Ah la vie d'expat à l'étranger ! Lorsque vous avez annoncé votre décision de partir, vous faisiez des envieux ! Et pourtant? Quelque chose ne va pas. Mal-être, doute, solitude, choc culturel, cette expérience ne se passe pas comme vous le vouliez, un phénomène beaucoup plus fréquent que l'on ne le croit, bien loin des fantasmes sur l'expatriation. Voici vos témoignages

Les chiffres le montrent, de plus en plus de Français partent s'installer à l'étranger. Mondialisation oblige, l'expatriation est parfois considérée comme un passage quasi obligé dans le parcours professionnel des cadres. L'expérience, le plus souvent positive, est pourtant vécue difficilement par certains. Parfois grisante, elle peut aussi être très déstabilisante. Cet aveu est souvent tabou, nous vous remercions d'autant plus de bien avoir voulu partager avec nous vos sentiments.

La solitude
Claire, cadre dans une grande entreprise, a souhaité suivre son mari à Singapour parce que « professionnellement c'était un beau projet pour lui, et je voulais changer de rythme, tout en offrant à mes trois enfants une ouverture au monde. Je n'avais pas réalisé que ce choix implique inévitablement des renoncements, comme s'éloigner de ses proches. Mon père est décédé il y a quelques mois et j'ai eu le terrible sentiment de culpabilité d'abandonner ma mère. Pour mes enfants, l'adaptation n'a pas été simple,  mon mari était très pris, j'ai sombré dans la déprime, pour ne pas dire la dépression? Comme je ne connaissais personne, personne n'a pu me soutenir. J'ai fini par faire quelques visites organisées, pour sortir de chez moi, aller à la découverte de ma ville, et surtout rencontrer enfin du monde. Aujourd'hui je vais mieux, mais je n'aurais pas imaginé vivre cette période transitoire aussi mal. » Pour Yohann, « le fait d'être seul et qui plus est à l'étranger vous met à nu complètement, et c'est vrai que cela fait ressortir certaines fragilités que nous ne voyons pas lorsque nous sommes chez nous, avec nos habitudes, nos repères... Toutes ces petites choses au jour le jour qui nous rassurent, mais qui d'un côté aussi nous emprisonnent dans notre quotidien. »

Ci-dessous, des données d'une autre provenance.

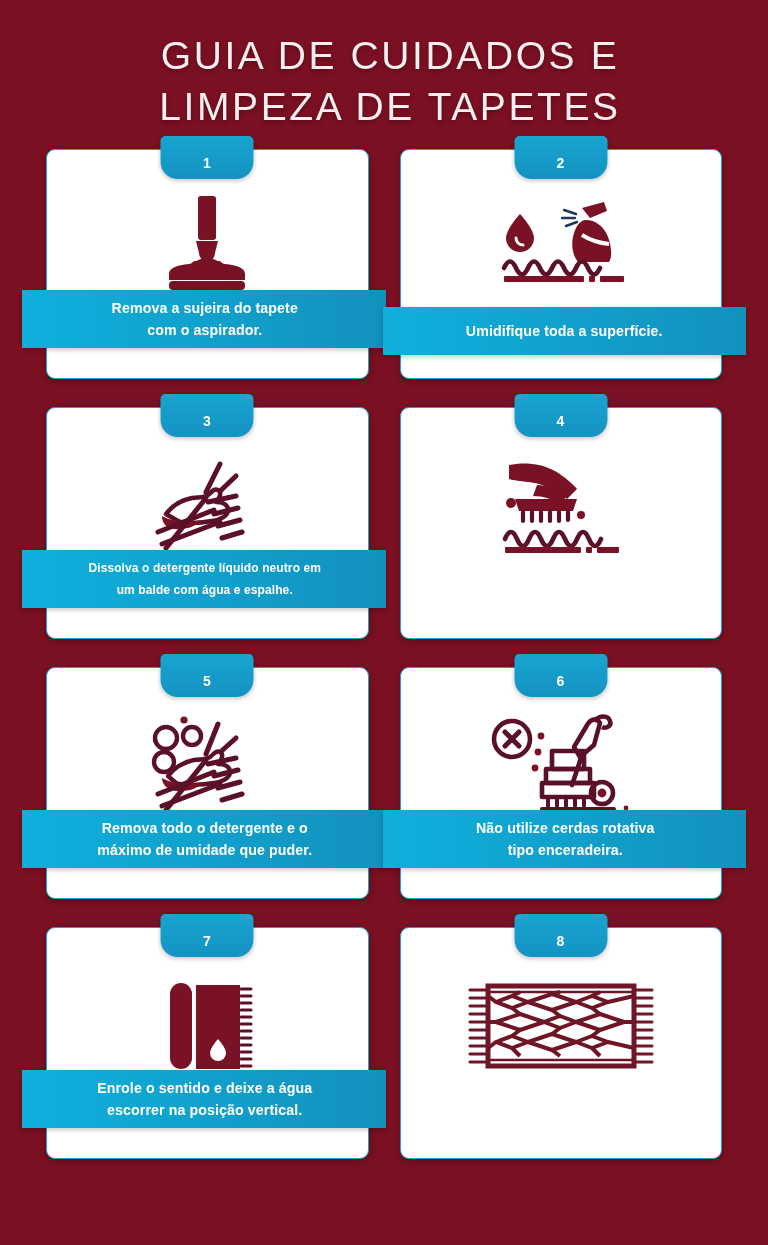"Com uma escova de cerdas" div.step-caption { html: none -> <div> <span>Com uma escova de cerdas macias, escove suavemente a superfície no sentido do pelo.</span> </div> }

Gilles vit au Danemark depuis quelques mois : « Depuis le jour de mon arrivée, je suis complètement dépassé par le simple fait de vivre à l'étranger. J'ai pourtant fait pas mal de voyages en Europe et ailleurs. Je n'ai pas vécu l'euphorie de l'arrivée: dès le passage de la frontière, j'ai ressenti ce "choc culturel" avant même d'avoir parlé à un seul Danois: isolement, peur panique, sentiment d'insécurité, malgré un contexte professionnel très conciliant. Pendant l'hiver, j'ai sombré dans une sorte de léthargie, fatigué physiquement, incapable de voir l'avenir, me réfugiant dans les quelques week-ends en France, en les allongeant autant que possible par des rendez-vous avec mes collaborateurs français. Je rentre juste de vacances et sens que je replonge déjà... ».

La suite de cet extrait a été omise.